COLUMBIA — Gov. Nikki Haley’s Department of Public Safety director said Monday that some 150 Occupy protesters would not be arrested for a peaceful protest at the Statehouse after dark, as long as they leave their sleeping bags at home.

Leroy Smith said the focus for his troopers will be what the Occupiers bring with them and how they act, not when they’re protesting. That’s a position many of the protesters say is in conflict with an order by Haley last week that led to the arrest of 19.

“We respect the power of their voice,” Smith said. But sleeping bags, mattresses, toilet paper and food tables are not welcome, because of health and safety concerns, he said.

As of late Monday, no protesters had been arrested. Occupy organizers, however, called on their supporters in an email alert to bring sleeping bags in a direct challenge to the governor.

“We successfully challenged her, and she blinked,” the email said. “Now they tell us we can protest at all hours, but cannot bring sleeping bags. We don’t believe that our First Amendment rights cease to exist when we enter a sleeping bag.”

On Wednesday, the first-term Republican governor announced that she wanted the protesters and their items gone. She gave them two hours that day to leave and take their stuff with them or risk arrest. Most did leave and nearly all their personal items had been removed, but troopers arrested 19 and charged them with unauthorized use of Statehouse grounds. When the arrests were made the protesters were not in sleeping bags. Despite the arrests, the protest has continued for nearly 40 days.

Rob Godfrey, Haley’s spokesman, said the governor has been clear. “They are welcome — as is any citizen — on the Statehouse grounds, but we have been clear: The Statehouse is not an unsanitary campground. They can’t sleep there. They can’t live there. And they can’t destroy public property,” Godfrey said.

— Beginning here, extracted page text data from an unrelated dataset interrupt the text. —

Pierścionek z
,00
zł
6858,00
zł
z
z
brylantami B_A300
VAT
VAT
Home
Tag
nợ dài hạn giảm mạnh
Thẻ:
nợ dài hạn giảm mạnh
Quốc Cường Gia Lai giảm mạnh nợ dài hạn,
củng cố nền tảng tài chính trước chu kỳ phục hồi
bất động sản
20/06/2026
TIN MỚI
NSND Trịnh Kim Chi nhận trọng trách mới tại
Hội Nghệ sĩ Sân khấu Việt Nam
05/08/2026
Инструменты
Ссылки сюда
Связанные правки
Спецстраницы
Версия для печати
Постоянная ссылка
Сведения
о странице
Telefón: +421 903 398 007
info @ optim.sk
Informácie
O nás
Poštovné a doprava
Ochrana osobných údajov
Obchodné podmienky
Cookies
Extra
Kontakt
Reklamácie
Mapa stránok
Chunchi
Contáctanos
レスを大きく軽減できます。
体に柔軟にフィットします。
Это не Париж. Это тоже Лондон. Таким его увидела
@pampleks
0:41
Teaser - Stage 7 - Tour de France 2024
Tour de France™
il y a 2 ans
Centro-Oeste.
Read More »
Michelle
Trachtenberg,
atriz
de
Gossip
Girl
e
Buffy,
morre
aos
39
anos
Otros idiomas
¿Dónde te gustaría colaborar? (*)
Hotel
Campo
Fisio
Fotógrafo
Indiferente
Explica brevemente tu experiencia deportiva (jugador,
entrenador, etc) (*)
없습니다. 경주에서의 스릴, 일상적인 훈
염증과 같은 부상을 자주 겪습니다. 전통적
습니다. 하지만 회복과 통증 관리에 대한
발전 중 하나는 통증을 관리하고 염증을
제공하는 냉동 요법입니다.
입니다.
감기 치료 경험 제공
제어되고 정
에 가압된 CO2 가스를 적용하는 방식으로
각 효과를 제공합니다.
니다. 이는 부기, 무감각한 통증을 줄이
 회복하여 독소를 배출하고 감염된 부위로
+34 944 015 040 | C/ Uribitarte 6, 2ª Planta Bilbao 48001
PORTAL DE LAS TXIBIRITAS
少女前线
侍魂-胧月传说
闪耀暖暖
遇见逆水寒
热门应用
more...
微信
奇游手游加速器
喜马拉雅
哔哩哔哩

Neither Godfrey nor Smith responded to questions about whether their position Monday was in conflict with the governor’s order last week.

Jason Brantingham, a University of South Carolina student from Mount Pleasant, shouted the words to the First Amendment and a paragraph from the Declaration of Independence from the Statehouse steps. He wouldn’t say if he would continue to protest until he was arrested. “I have no intention of doing anything that would cause me to get arrested,” Brantingham said.

He said he wanted to lend his voice to the national movement to protest corporate greed and the influence the wealthy can have over politics.